WHAT IS EXPECTED:
The lines to extract run from the first line of the entries through the line that contains "Document page, 2576x1449 pixels."; reproduce exactly those lines and no others.

Start of DATA

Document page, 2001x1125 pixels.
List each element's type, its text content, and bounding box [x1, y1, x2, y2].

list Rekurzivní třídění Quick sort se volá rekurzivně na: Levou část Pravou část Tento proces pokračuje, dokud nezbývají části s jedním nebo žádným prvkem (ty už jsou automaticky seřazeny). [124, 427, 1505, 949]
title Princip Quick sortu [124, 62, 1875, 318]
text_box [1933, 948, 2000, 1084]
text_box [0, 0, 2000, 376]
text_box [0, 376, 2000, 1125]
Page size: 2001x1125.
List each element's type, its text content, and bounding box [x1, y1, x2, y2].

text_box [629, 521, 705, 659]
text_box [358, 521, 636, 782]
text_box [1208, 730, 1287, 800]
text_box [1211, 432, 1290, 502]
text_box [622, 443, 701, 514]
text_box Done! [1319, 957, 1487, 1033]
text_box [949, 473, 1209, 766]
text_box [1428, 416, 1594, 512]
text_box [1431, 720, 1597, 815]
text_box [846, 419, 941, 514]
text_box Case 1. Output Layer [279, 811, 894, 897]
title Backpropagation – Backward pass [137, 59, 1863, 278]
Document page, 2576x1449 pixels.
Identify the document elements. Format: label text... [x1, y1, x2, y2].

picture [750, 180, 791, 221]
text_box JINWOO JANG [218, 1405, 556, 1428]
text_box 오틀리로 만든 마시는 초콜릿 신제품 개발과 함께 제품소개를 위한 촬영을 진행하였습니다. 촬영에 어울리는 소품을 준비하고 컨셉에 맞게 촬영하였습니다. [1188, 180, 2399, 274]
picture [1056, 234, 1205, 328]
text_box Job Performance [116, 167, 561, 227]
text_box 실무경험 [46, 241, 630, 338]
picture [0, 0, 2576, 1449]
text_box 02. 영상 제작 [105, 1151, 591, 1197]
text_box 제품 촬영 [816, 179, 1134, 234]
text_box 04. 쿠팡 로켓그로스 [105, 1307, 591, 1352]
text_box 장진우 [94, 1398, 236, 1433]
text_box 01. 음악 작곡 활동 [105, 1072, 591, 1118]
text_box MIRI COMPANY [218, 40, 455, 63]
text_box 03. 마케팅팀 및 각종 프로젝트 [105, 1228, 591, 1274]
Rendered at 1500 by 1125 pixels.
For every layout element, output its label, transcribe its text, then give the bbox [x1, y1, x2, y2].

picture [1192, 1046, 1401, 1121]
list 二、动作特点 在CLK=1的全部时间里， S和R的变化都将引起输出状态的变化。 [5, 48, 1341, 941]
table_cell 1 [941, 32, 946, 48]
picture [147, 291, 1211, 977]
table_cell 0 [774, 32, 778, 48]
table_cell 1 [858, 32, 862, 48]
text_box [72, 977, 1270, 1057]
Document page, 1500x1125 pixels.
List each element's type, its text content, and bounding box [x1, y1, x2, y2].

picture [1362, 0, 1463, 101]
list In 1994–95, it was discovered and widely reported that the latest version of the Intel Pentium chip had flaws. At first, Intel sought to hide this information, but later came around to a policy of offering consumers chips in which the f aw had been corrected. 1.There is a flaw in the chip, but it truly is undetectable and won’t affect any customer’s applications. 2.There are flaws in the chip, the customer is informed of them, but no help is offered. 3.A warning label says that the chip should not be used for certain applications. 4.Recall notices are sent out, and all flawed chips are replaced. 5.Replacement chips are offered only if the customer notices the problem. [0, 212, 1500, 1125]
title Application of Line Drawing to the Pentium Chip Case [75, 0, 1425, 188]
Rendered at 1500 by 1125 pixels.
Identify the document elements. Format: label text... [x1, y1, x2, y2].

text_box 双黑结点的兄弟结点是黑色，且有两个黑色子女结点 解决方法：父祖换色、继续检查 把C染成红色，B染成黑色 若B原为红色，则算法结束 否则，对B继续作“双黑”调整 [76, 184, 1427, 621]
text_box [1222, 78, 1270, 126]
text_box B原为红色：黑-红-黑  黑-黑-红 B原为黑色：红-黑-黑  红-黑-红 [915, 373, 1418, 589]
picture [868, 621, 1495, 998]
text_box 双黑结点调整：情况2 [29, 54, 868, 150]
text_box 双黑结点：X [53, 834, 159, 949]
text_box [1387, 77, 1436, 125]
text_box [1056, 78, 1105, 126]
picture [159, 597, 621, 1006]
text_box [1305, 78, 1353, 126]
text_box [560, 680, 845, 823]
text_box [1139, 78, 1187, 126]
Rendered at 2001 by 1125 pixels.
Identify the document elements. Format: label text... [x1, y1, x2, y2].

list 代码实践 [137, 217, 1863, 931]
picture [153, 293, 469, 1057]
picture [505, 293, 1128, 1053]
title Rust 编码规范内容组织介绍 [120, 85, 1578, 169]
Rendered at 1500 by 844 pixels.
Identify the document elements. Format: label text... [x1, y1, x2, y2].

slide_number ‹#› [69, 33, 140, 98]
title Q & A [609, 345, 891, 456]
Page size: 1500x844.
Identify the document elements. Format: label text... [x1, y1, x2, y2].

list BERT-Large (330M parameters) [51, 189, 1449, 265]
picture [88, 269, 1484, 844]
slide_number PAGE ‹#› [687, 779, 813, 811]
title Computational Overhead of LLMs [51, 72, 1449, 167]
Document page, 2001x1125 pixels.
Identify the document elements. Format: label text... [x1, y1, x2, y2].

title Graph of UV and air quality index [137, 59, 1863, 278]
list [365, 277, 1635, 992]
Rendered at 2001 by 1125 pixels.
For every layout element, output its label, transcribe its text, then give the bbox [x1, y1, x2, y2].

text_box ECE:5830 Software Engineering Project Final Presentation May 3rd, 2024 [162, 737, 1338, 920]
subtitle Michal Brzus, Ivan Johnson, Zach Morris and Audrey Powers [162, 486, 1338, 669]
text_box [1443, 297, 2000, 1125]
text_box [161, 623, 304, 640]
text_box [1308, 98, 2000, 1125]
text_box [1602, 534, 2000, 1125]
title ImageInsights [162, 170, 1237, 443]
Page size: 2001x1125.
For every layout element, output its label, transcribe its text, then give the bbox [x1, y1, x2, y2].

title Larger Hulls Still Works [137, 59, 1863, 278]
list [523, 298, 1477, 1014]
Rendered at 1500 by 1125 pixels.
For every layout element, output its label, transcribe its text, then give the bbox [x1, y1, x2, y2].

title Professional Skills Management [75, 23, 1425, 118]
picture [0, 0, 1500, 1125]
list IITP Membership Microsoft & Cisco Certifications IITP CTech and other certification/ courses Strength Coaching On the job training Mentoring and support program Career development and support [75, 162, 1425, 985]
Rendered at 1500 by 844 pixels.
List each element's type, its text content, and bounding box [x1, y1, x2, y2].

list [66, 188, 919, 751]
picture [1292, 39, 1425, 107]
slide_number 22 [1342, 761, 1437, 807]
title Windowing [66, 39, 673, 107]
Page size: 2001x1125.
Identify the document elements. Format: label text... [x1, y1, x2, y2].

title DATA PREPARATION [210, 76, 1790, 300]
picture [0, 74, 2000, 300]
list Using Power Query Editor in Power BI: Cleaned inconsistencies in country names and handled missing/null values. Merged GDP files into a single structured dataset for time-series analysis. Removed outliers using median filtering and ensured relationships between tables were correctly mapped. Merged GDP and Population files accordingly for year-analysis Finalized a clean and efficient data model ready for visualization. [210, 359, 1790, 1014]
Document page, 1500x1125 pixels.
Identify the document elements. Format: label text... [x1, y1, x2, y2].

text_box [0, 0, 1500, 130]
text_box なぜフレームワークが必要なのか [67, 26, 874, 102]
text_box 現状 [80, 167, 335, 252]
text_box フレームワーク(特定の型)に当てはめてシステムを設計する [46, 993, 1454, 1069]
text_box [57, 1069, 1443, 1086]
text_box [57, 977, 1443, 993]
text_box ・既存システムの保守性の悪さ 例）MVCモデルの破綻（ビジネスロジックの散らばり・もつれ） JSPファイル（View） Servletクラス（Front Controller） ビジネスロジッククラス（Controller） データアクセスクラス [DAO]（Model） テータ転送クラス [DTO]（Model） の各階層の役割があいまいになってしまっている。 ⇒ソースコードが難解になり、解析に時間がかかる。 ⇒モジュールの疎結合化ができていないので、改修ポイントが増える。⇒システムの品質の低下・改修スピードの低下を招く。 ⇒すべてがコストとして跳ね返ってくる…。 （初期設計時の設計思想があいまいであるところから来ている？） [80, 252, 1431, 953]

End of DATA

SOLUTION BELOW:
Document page, 2001x1125 pixels.
List each element's type, its text content, and bounding box [x1, y1, x2, y2].

list Rekurzivní třídění Quick sort se volá rekurzivně na: Levou část Pravou část Tento proces pokračuje, dokud nezbývají části s jedním nebo žádným prvkem (ty už jsou automaticky seřazeny). [124, 427, 1505, 949]
title Princip Quick sortu [124, 62, 1875, 318]
text_box [1933, 948, 2000, 1084]
text_box [0, 0, 2000, 376]
text_box [0, 376, 2000, 1125]
Page size: 2001x1125.
List each element's type, its text content, and bounding box [x1, y1, x2, y2].

text_box [629, 521, 705, 659]
text_box [358, 521, 636, 782]
text_box [1208, 730, 1287, 800]
text_box [1211, 432, 1290, 502]
text_box [622, 443, 701, 514]
text_box Done! [1319, 957, 1487, 1033]
text_box [949, 473, 1209, 766]
text_box [1428, 416, 1594, 512]
text_box [1431, 720, 1597, 815]
text_box [846, 419, 941, 514]
text_box Case 1. Output Layer [279, 811, 894, 897]
title Backpropagation – Backward pass [137, 59, 1863, 278]
Document page, 2576x1449 pixels.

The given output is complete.